“Joyce es lo máximo,
tienes que leer a Joyce, el Ulises de
Joyce es la mejor novela de la historia”, y frases por el estilo, me
acompañaron, en realidad me torturaron, en mis inicios como lector. De niño no
leí nada. Fui lector de mayor. Recién pasados los 25 años empecé a encontrar placer
en la literatura. No recuerdo muchos libros en mi casa. Es más, siempre me
pregunto si alguna vez mi madre disfrutó de la lectura. Si algún título, autor
o párrafo la habrá conmovido, o mejor aún, si alguna historia la habrá
inspirado. Creo que no. Y siempre digo lo mismo, no hay derecho a que alguien
pase por la vida sin haber disfrutado de la literatura. Pienso igual de la
música, aunque en ese aspecto la vieja sí disfrutó. Y mucho.

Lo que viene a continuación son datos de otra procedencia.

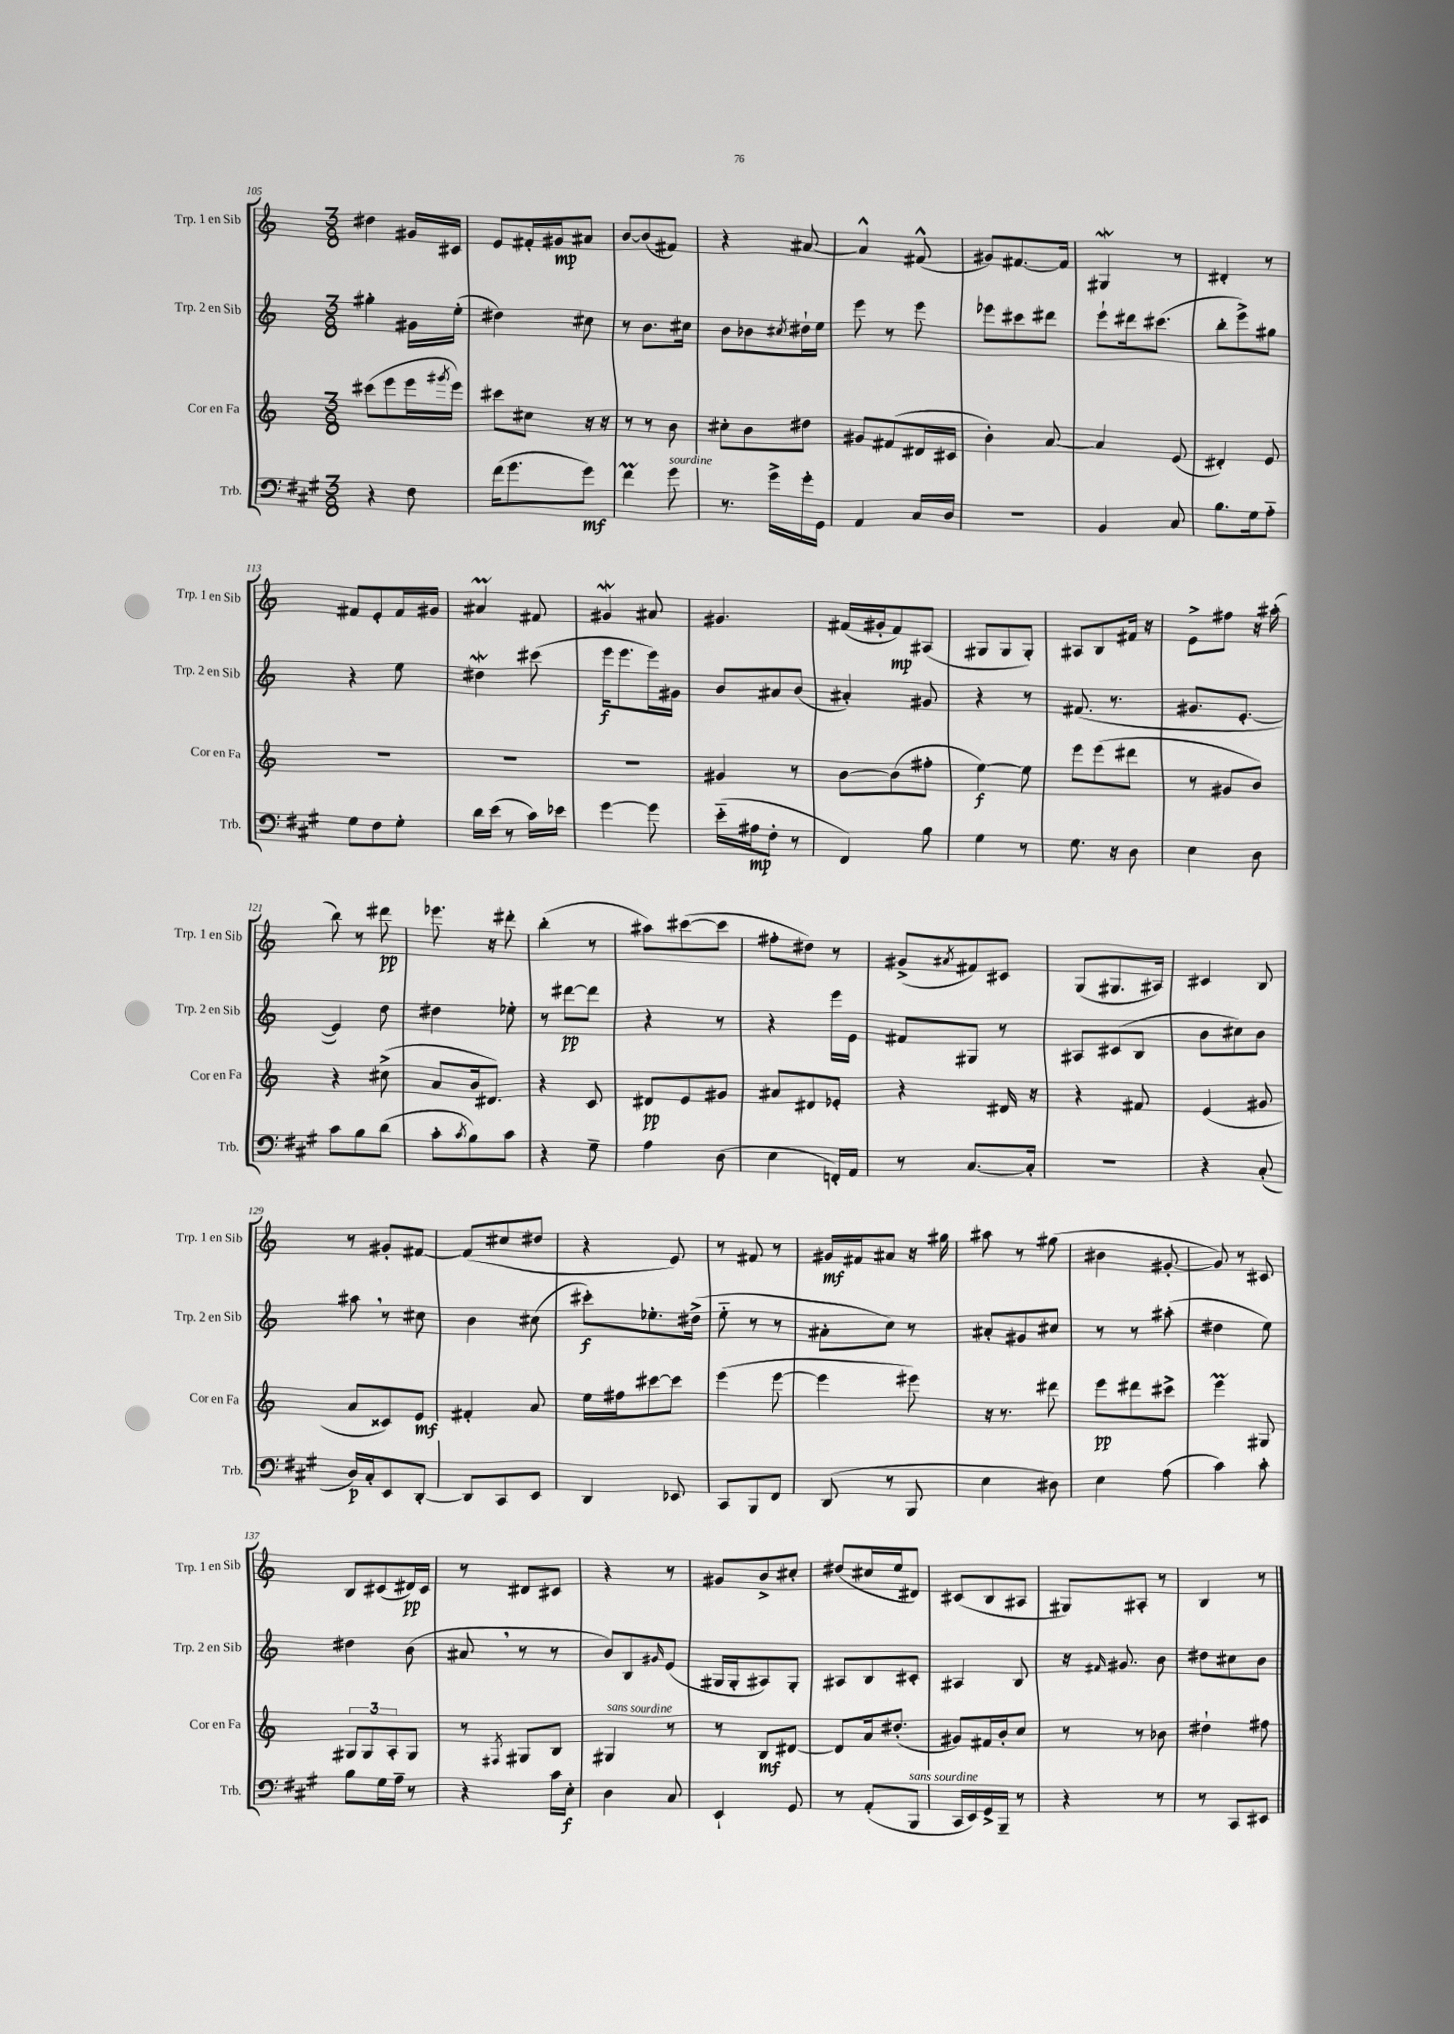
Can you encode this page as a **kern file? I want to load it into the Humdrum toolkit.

**kern	**kern	**kern	**kern
*staff4	*staff3	*staff2	*staff1
*clefF4	*clefG2	*clefG2	*clefG2
*k[f#c#g#]	*k[]	*k[]	*k[]
*M3/8	*M3/8	*M3/8	*M3/8
4r	(8ccc#	4gg#'	4dd#
.	8eee	.	.
8F#	16eee	16g#	16g#
.	8qggg#	.	.
.	16eee)	(16ee'	16c#
=	=	=	=
(16f#	8ccc#	4dd#)	8e
8.g#	.	.	.
.	8cc#	.	16f#'
.	.	.	16g#
8g#)	16r	8cc#	8a#
.	16r	.	.
=	=	=	=
4f#	8r	8r	[8b
.	8r	8.b	(8b]
8g#	8b	.	8f#)
.	.	16cc#	.
=	=	=	=
8.r	8cc#'	8b	4r
.	8b	8b-	.
16g#^	.	.	.
.	.	8qcc#	.
16g#'	8dd#	16dd#`	[8a#
16GG#	.	16ee	.
=	=	=	=
4AA	8g#	8eee	4a#^^]
.	(8f#	8r	.
16C#	16d#	8eee	(8f#^^
16D	16c#	.	.
=	=	=	=
4.r	4b')	8eee-	8g#)
.	.	8ccc#	[8.f#
.	[8a	8ddd#	.
.	.	.	16f#]
=	=	=	=
4BB	4a]	8eee`	4G#
.	.	16ddd#	.
.	.	(8.ccc#	.
8C#	(8e	.	8r
=	=	=	=
8.B	4d#')	8bb'	4d#'
.	.	8eee^)	.
16G#	.	.	.
8A'~	8e	8gg#	8r
=	=	=	=
8G#	4.r	4r	8f#
8F#	.	.	8e'
8G#'	.	8ee	16f#
.	.	.	16g#
=	=	=	=
16d	4.r	4dd#	4a#
(16e	.	.	.
8r	.	.	.
16c#)	.	(8ccc#	8f#
16e-	.	.	.
=	=	=	=
[4g#	4.r	16eee	4g#
.	.	8.eee	.
8g#]	.	16eee)	8a#
.	.	16g#	.
=	=	=	=
(16e'~	4g#	8b	4.g#
16A#	.	.	.
8F#'	.	8a#	.
8r	8r	(8b	.
=	=	=	=
4FF#)	[8b	4a#')	(16f#
.	.	.	16g#'
.	(8b]	.	8f#)
8B	8ff#'	8g#	(8A#
=	=	=	=
4G#	[4ee)	4r	8G#
.	.	.	8G#
8r	8ee]	8r	8G#')
=	=	=	=
8.G#	8eee	(8.f#	8A#
.	(8eee	.	8B
16r	.	8.r	.
8D	8ddd#	.	16f#
.	.	.	16r
=	=	=	=
4E	8r	8.g#	8e^
.	8g#	.	8ff#
.	.	[8.e'	.
8D	8b)	.	16r
.	.	.	(16aa#'
=	=	=	=
8c#	4r	4e])	8bb)
8B	.	.	8r
(8d	(8cc#^	8dd	8ddd#
=	=	=	=
8c#'	8a	4dd#	8.eee-
8qc#	.	.	.
8B)	16b	.	.
.	8.d#)	.	16r
8c#	.	8ee-'	8ddd#'
=	=	=	=
4r	4r	8r	(4bb'
.	.	[8ddd#	.
8G#~	8c	8ddd#]	8r
=	=	=	=
4A	8d#	4r	8aa#)
.	8e	.	([8ccc#
(8D	8g#	8r	8ccc#]
=	=	=	=
4E	8a#	4r	8ff#'
.	8d#	.	8dd#)
16FF')	8e-'	16eee	8r
16AA	.	16e	.
=	=	=	=
8r	4r	8f#	(8g#^
.	.	.	8qa#
[8.C#	.	8G#	8f#)
.	16d#	8r	8c#
16C#']	16r	.	.
=	=	=	=
4.r	4r	8A#	(8G
.	.	(8c#	8.G#
.	8f#	8B	.
.	.	.	16A#)
=	=	=	=
4r	(4e	8b	4c#
.	.	8cc#)	.
(8C#'	8g#	8b	8B
=	=	=	=
16D)	8a	8aa#	8r
16C#'	.	.	.
8EE	8c##)	8r	8g#'
[8DD'	8e	8cc#	[8f#
=	=	=	=
8DD]	4f#'	4b	(8f#]
8CC#	.	.	8cc#
8EE	8a	(8cc#	8dd#
=	=	=	=
4DD	16ee	8ccc#')	4r
.	16ff#	.	.
.	[8ccc#	8.ee-'	.
8EE-	8ccc#]	.	8e)
.	.	(16dd#^	.
=	=	=	=
8CC#	(4eee	8ee'~	8r
8BBB	.	8r	8f#
8FF#	[8eee	8r	8r
=	=	=	=
(8DD	4eee]	8a#'	16g#
.	.	.	16f#
8r	.	8cc)	8a#
8BBB	8eee#)	8r	16r
.	.	.	16gg#
=	=	=	=
4E	16r	8a#'	8aa#
.	8.r	.	.
.	.	8g#	8r
8D#)	8ddd#	8cc#	(8gg#
=	=	=	=
4E	8eee	8r	4b#
.	8ddd#	8r	.
(8A	8ccc#^	(8aa#'	[8g#'
=	=	=	=
4c#)	4eee	4dd#	8g#])
.	.	.	8r
8c#'	8G#	8ee)	8c#
=	=	=	=
8B	12G#	4dd#	8B
.	12G#	.	.
16G#	.	.	(8c#
.	12A'	.	.
16A~	.	.	.
8r	8G#	(8b	16d#)
.	.	.	16c#
=	=	=	=
4r	8r	8a#	8r
.	8qF#	.	.
.	8G#	8r	8d#
16c#	8B	8r	8c#
16E'	.	.	.
=	=	=	=
4D	4G#	8b)	4r
.	.	8B	.
.	.	16qqg#	.
8C#	8r	(8e	8r
=	=	=	=
4EE`	8r	16G#	8g#
.	.	16G#'	.
.	8B	8A#)	8b^
8GG#	[8d#	8G#'	8cc#'
=	=	=	=
8r	8d#]	8A#	(8dd#
(8AA'	16a	8B	16cc#
.	(8.dd#'	.	16ee
8BBB	.	8c#'	8d#)
=	=	=	=
16CC#	8g#)	4A#	(8c#
16EE)	.	.	.
16GG#^	16f#	.	8B
16BBB~	16b'	.	.
8r	8cc	8B	8A#
=	=	=	=
4r	8r	16r	8G#)
.	.	16qqf#	.
.	.	8.g#	.
.	8r	.	8A#'
8r	8b-	8b	8r
=	=	=	=
8r	4dd#`	8dd#	4B
8CC#	.	8cc#	.
8EE#	8ff#	8b	8r
==	==	==	==
*-	*-	*-	*-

En mi casa no había libros y, por lógica consecuencia, yo
no era lector.
No era lector y de pronto
me descubrí fanatizado con la literatura. Pero como había empezado tarde,
lógicamente, tenía un mar de títulos por navegar. Un amigo las llamaba
carencias. “Tienes muchas carencias de lecturas. No has leído libros
imprescindibles”, me decía. Esa palabra, imprescindible, me ponía mal.
Minimizaba cualquiera de mis pequeños avances literarios.